Figure 1 is an explanatory diagram of the case where the area branches upward in the conventional method, Figure 2 is an explanatory diagram of the case where the area branches downward in the conventional method, and Figure 3 is the case where the area is divided in the conventional method. An explanatory diagram. FIG. 4 is an overall configuration diagram showing an embodiment of the present invention, FIG. 5 is an explanatory diagram of a storage area corresponding to a continuous pixel section of the present invention, FIG. 6 is an explanatory diagram of a non-connection condition, and FIG. FIG. 8 is an explanatory diagram of the filling determination according to the present invention, and FIG. 9 is an explanatory diagram of the closed area pattern according to the present invention. 1... Pixel, 2... Image memory, 3... Rask scan section, 4... Continuous pixel section detection section, 5, 6...

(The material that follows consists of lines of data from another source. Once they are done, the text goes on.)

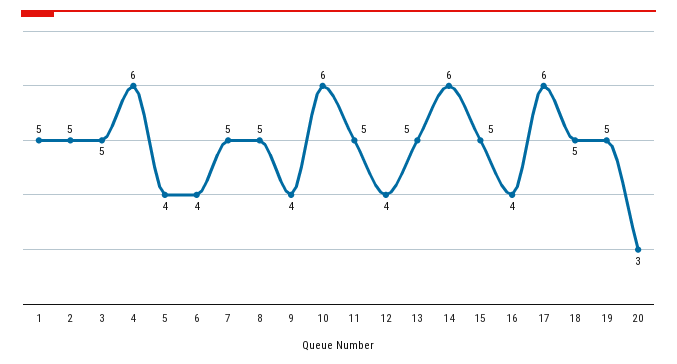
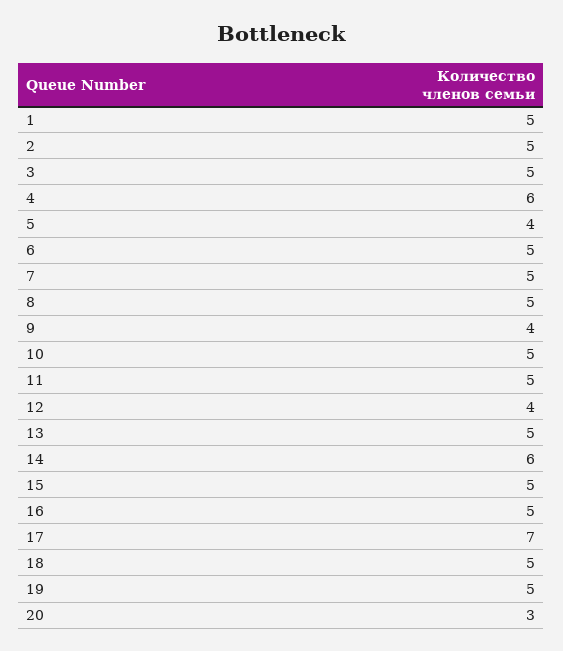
  {
    "1": 5,
    "2": 5,
    "3": 5,
    "4": 6,
    "5": 4,
-   "6": 4,
+   "6": 5,
    "7": 5,
    "8": 5,
    "9": 4,
-   "10": 6,
+   "10": 5,
    "11": 5,
    "12": 4,
    "13": 5,
    "14": 6,
    "15": 5,
-   "16": 4,
+   "16": 5,
-   "17": 6,
+   "17": 7,
    "18": 5,
    "19": 5,
    "20": 3
  }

Section information storage memory, 7... Connection determination section, 8... Filling processing section, 9... Image data, 12... Filling information storage area, 13... Starting point position storage area, 1
4...End point position storage area, 20...Closed area to fill, 23...UfJt Figure ""fJ, 2Figure 3 Figure 4 Figure 5 Figure Z 6th CJ4) UIJ ---11 111・○ ○----O
○ ・(A) /6S ■ 7 Figure ゝ-/6

Claims (1)

[Claims] A raster scan is performed on image data in which a closed area exists, a continuous interval of pixels other than the color code of the boundary pixels of the closed area is detected, and the start and end points of the continuous interval are detected in two consecutive rasters. Check the connection relationship of pixel positions, set fill information for each continuous section of the subsequent raster according to the connection relationship, and fill in the pixels for which the fill information is set for each raster. Characteristic shape filling method.